Selon l’Agence de régulation des postes et communications électroniques, le taux de pénétration mobile atteint 119 %, mais l’accès haut débit reste inégal entre Brazzaville, Pointe-Noire et les zones rurales. Les analystes estiment que chaque point de couverture supplémentaire pourrait injecter 0,2 point de PIB supplémentaire.
MTN Congo compte déjà plus de deux millions d’abonnés mobile money. La nouvelle gouvernance pourrait accélérer l’interopérabilité avec les banques locales et les opérateurs rivaux, un enjeu clé pour réduire l’usage du cash et soutenir les ambitions d’inclusion financière prônées par la Banque centrale.
Ce que les jeunes attendent
Pour Pauline, 24 ans, développeuse d’applications à Talangai, « la 5G reste un rêve si les forfaits demeurent hors budget ». Elle espère que l’arrivée d’un dirigeant tourné vers l’analyse des données aboutira à des offres ciblées étudiant et à des tarifs nocturnes plus attractifs.
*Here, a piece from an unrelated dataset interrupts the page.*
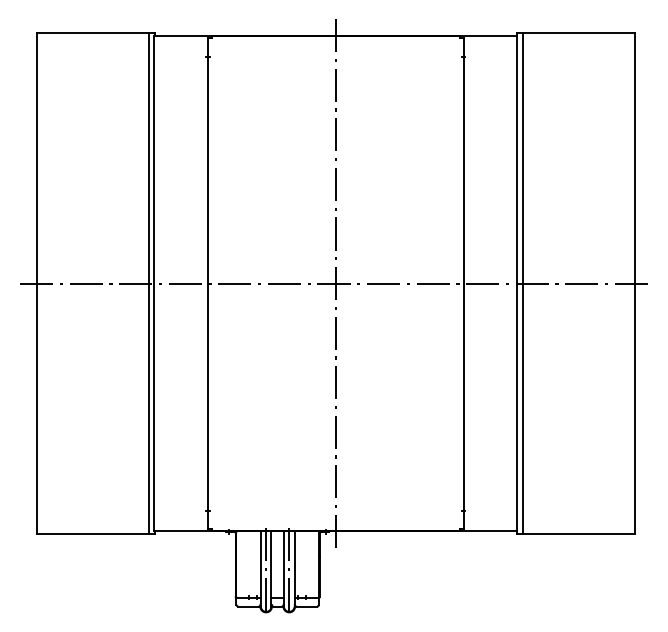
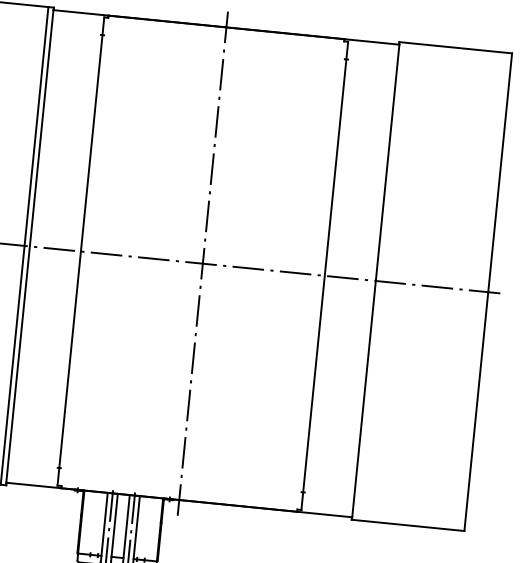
line: (522, 283) -> (380, 281), removed

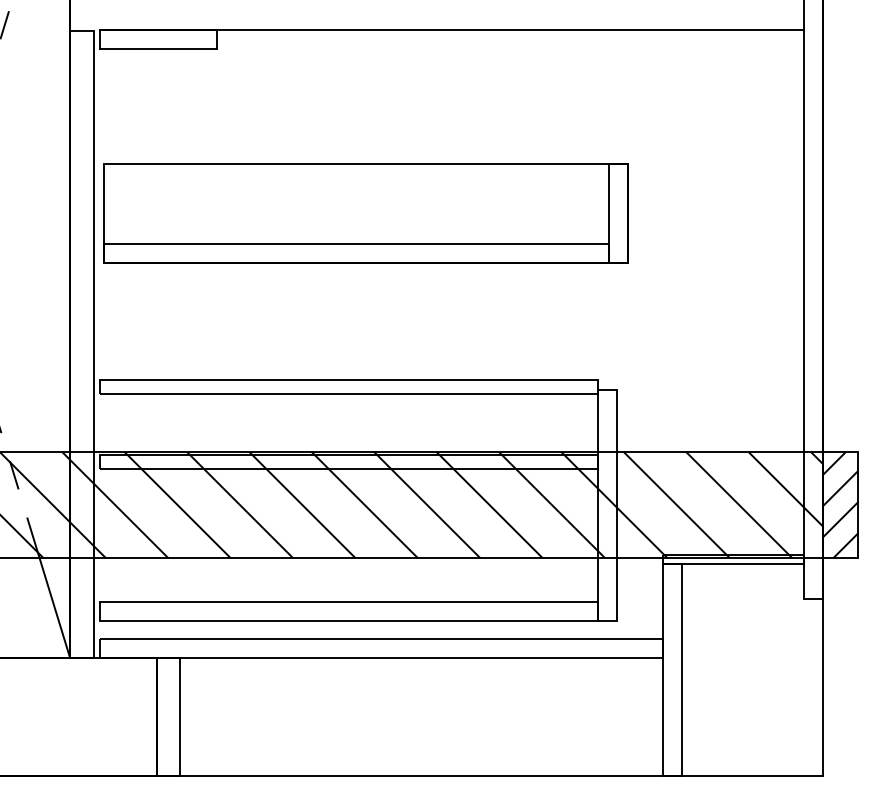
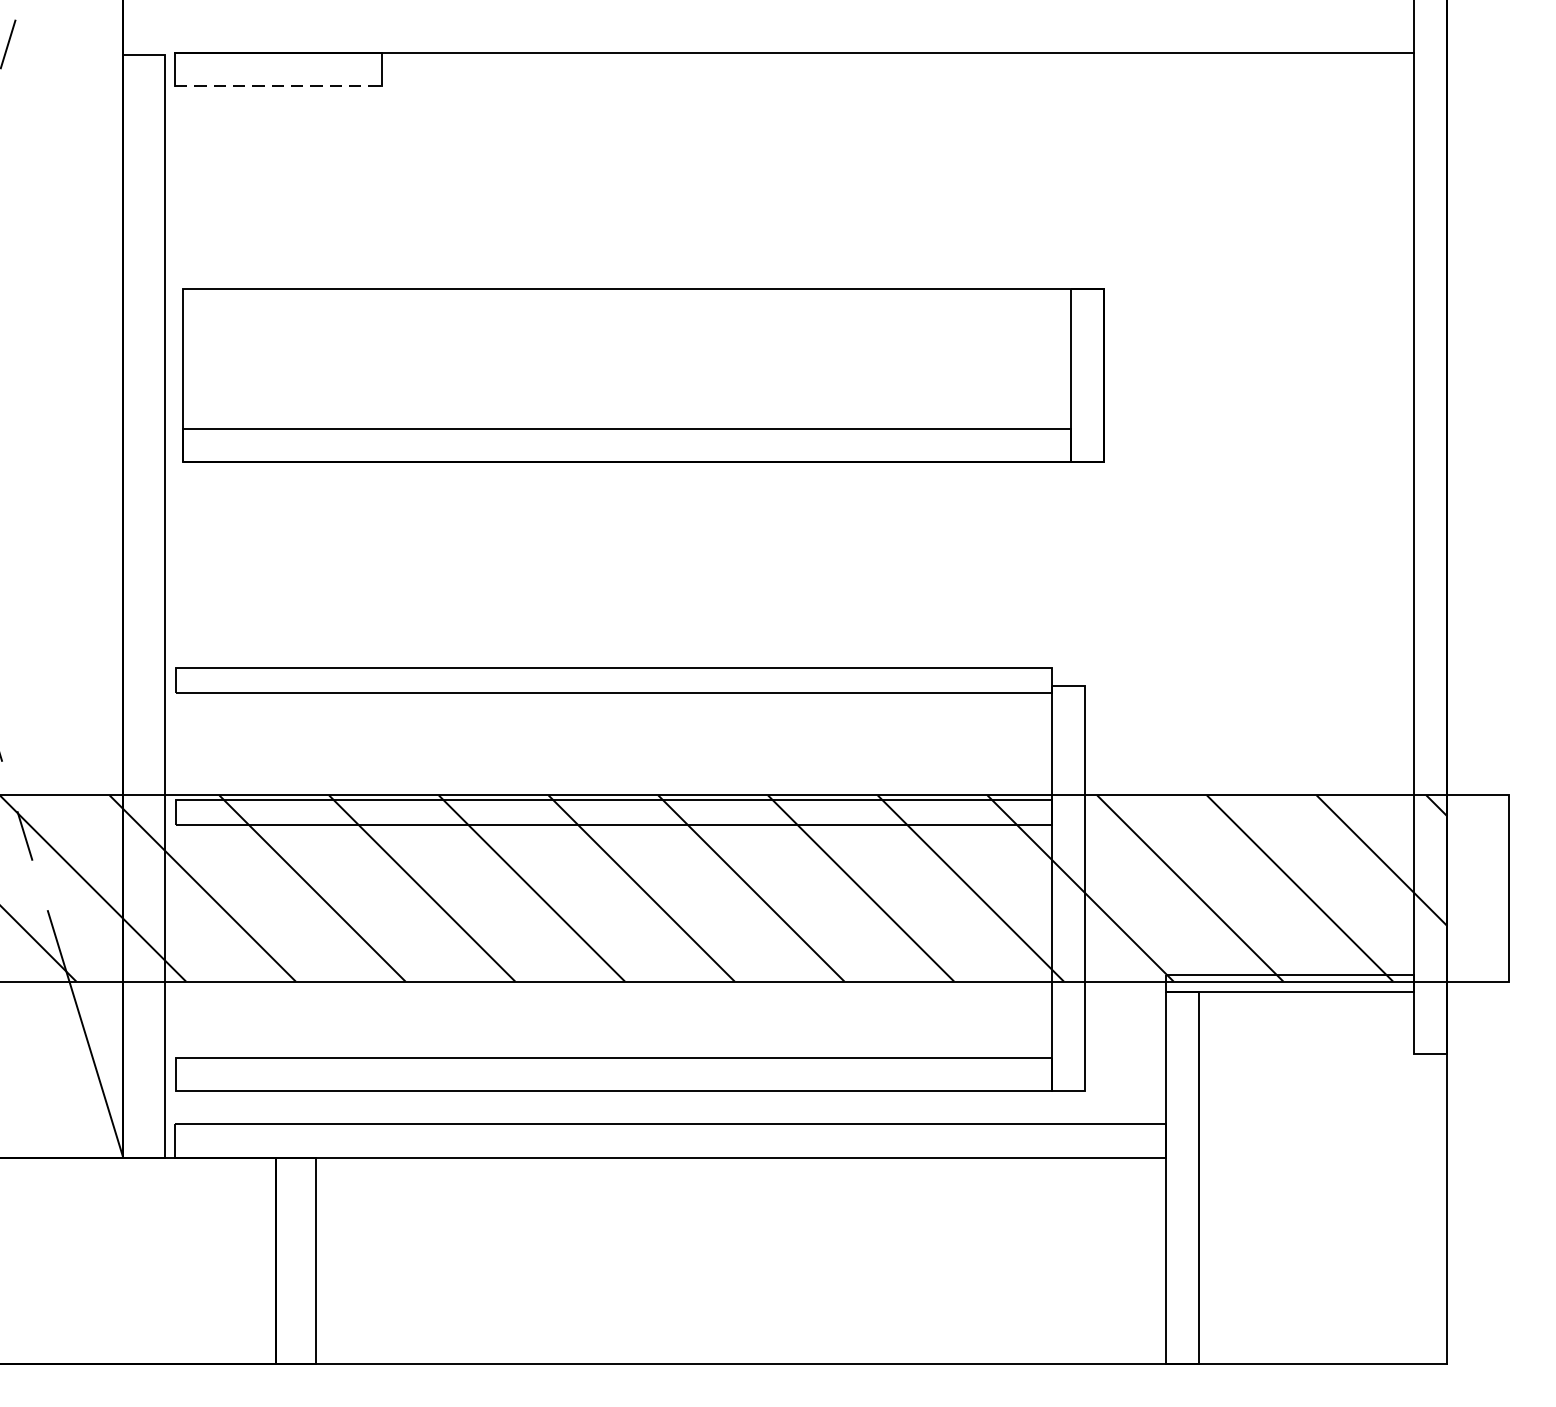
line: (158, 48) -> (278, 85), solid -> dashed
hatch: (840, 505) -> (1477, 889), removed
Dans les campus de l’Université Marien-Ngouabi, la demande concerne surtout la stabilité du réseau lors des cours en ligne. Des sondages internes révèlent que 62 % des étudiants jugent la qualité actuelle « acceptable mais perfectible », pointant la congestion aux heures de pointe.
Les créateurs de contenus sur TikTok et YouTube surveillent, eux, le coût de la data. « Nous sommes prêts à multiplier les collaborations brandées si les vidéos uploadent plus vite », confie Prince Nzeou, influenceur de 50 000 abonnés, soulignant l’impact direct sur la monétisation locale.
Perspectives pour l’industrie télécom
Le marché africain des télécoms devrait passer de 105 milliards de dollars en 2023 à 160 milliards en 2028, selon GSMA Intelligence. La croissance proviendra de la 4G rurale, de la 5G urbaine, mais aussi des services à valeur ajoutée comme le streaming et la micro-assurance mobile.
Pour rester compétitif, MTN mise sur l’IA générative afin d’anticiper la demande et de personnaliser l’expérience client. Le groupe teste déjà un assistant vocal multilingue capable de converser en lingala et en français congolais, projet dont le déploiement commercial est attendu courant 2025.
Les autorités congolaises rappellent toutefois que toute innovation doit s’accompagner d’investissements dans la cybersécurité. Le ministre des Postes, Léon Juste Ibombo, indiquait récemment que « la confiance numérique est un préalable au développement durable » et plaidait pour des audits réguliers des opérateurs.
Cap sur l’avenir numérique régional
En cumulant ses succès à Lagos et son nouveau mandat francophone, Karl Toriola devient l’un des rares dirigeants à pouvoir comparer, presque en temps réel, deux écosystèmes aux cultures régulatrices différentes. Son retour d’expérience pourrait influencer les politiques publiques régionales autour du roaming et de la fiscalité.
Pour les jeunes Congolais, l’essentiel reste palpable : un réseau plus rapide, des transactions mobiles fluides et un accès élargi aux opportunités numériques. Si le nouveau vice-président réussit son pari, il contribuera à rapprocher la sous-région de l’ambition continentale : une Afrique connectée et inclusive.